-- DATASET --

^^^^^^^^^^^^^^^^

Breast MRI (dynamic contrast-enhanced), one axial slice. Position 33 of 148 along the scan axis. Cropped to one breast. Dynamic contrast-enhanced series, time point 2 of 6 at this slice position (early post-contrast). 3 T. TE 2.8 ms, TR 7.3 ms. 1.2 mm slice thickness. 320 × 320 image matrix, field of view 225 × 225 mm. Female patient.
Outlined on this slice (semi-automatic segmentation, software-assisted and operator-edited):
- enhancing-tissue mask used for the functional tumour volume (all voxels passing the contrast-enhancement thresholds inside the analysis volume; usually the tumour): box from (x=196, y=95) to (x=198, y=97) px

^^^^^^^^^^^^^^^^

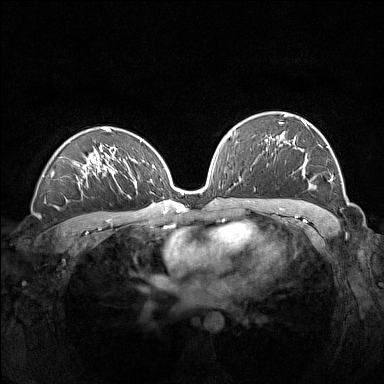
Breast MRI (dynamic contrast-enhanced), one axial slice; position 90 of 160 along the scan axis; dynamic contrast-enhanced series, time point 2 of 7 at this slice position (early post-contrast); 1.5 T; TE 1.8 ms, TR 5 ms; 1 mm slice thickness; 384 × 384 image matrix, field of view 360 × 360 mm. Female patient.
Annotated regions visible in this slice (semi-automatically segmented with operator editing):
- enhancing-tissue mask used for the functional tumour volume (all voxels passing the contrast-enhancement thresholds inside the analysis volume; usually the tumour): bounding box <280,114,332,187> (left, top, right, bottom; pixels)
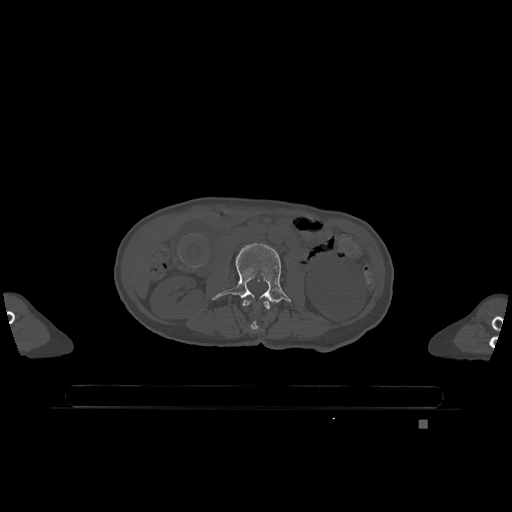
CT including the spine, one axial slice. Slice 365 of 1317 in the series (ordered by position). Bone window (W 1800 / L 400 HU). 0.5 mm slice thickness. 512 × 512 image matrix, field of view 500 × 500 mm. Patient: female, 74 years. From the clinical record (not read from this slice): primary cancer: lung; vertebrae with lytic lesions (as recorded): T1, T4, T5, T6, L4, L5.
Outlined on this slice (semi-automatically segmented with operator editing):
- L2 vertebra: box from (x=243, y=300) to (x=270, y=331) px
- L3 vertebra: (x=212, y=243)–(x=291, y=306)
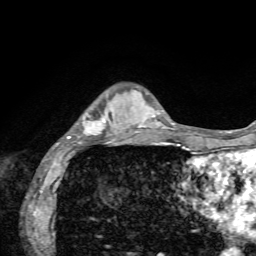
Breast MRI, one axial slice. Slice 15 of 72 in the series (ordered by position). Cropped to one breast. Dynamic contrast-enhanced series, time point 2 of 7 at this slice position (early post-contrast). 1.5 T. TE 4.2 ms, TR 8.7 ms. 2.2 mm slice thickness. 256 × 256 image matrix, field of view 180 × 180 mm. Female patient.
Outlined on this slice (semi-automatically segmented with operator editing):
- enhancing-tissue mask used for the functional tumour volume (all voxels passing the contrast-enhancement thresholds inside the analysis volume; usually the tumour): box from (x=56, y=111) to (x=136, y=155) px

^^^^^^^^^^^^^^^^

-- WHAT IS BEING ASKED --
Set down exactly the lines of the data above, beginning with the line that has "Breast MRI, one" and ending with the line that has "(x=136, y=155) px", and no others.

-- TASK OUTPUT --
Breast MRI, one axial slice. Slice 15 of 72 in the series (ordered by position). Cropped to one breast. Dynamic contrast-enhanced series, time point 2 of 7 at this slice position (early post-contrast). 1.5 T. TE 4.2 ms, TR 8.7 ms. 2.2 mm slice thickness. 256 × 256 image matrix, field of view 180 × 180 mm. Female patient.
Outlined on this slice (semi-automatically segmented with operator editing):
- enhancing-tissue mask used for the functional tumour volume (all voxels passing the contrast-enhancement thresholds inside the analysis volume; usually the tumour): box from (x=56, y=111) to (x=136, y=155) px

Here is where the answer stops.